Before you begin, you must wait for the soil to be dry and warm. If the soil doesn’t adhere to these conditions, you could cause more harm than good.
If you aren’t sure if the soil is dry enough, here’s an easy test: Pick up a hand full of soil and squeeze into a ball. Then poke the soil. If it falls apart, the soil is dry enough. If it stays together, the ground should not be tilled.
Testing for soil warmth is also easy. If you have a thermometer, measure the soil temperature.
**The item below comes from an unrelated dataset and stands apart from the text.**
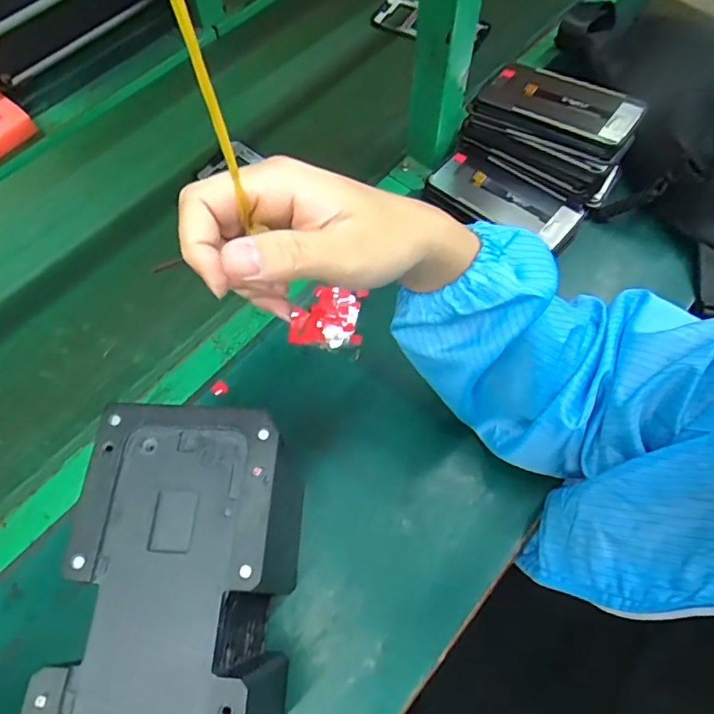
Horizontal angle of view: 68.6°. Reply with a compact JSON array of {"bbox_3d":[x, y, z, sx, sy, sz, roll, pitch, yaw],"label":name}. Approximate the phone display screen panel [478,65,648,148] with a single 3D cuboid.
[{"bbox_3d":[0.209,-0.262,0.535,0.151,0.014,0.076,30,67,15],"label":"phone display screen panel"}]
If it’s 60 degrees Fahrenheit, you can begin tilling and planting. If you don’t have a thermometer, stick your finger into the soil. If you’re unable to keep your fingers in the soil for a full minute, then the soil is not warm enough.
While moist soil is a plus, soil that holds excess moisture is a problem. To solve this, raise the beds 3-4-ft wide by mounding the soil and flattening the top for planting.
Drip irrigation can be added to either row or raised bed garden. Raised beds tend to be more compact and efficient for a drip system.
The next step is choosing your vegetable garden fertilizer. Fertilizing enriches the soil and creates healthier vegetables that are more resistant to diseases.
Depending on your preference, you can choose organic or inorganic fertilizer. While they contain the same nutrients, their composition is different. Organic fertilizers are made from plants and animals. The nutrients are a bit heartier and require more time to break down before they become edible. Therefore, fertilizers aren’t an instant solution to nutrient-deprived soil.
Manures are considered organic fertilizers too. They are bulkier but contain fewer nutrients than other natural fertilizers. Often, gardeners choose manure because it improves the texture of the soil by raising the level of organic matter.
Inorganic fertilizers, also known as chemical fertilizers, contain a mix of nitrogen, phosphorous and potash (potassium) expressed as a ratio of 10-10-10 or 20-20-20. The levels of ingredients vary depending on the brand but it’s important to choose one with all three major nutrients in somewhat even proportions.
Since there are several types, it’s best to read the label to ensure the fertilizer is suitable for your vegetable garden. Inorganic fertilizers usually show progress within 1-2 weeks of usage. Additionally, they are inexpensive and readily available.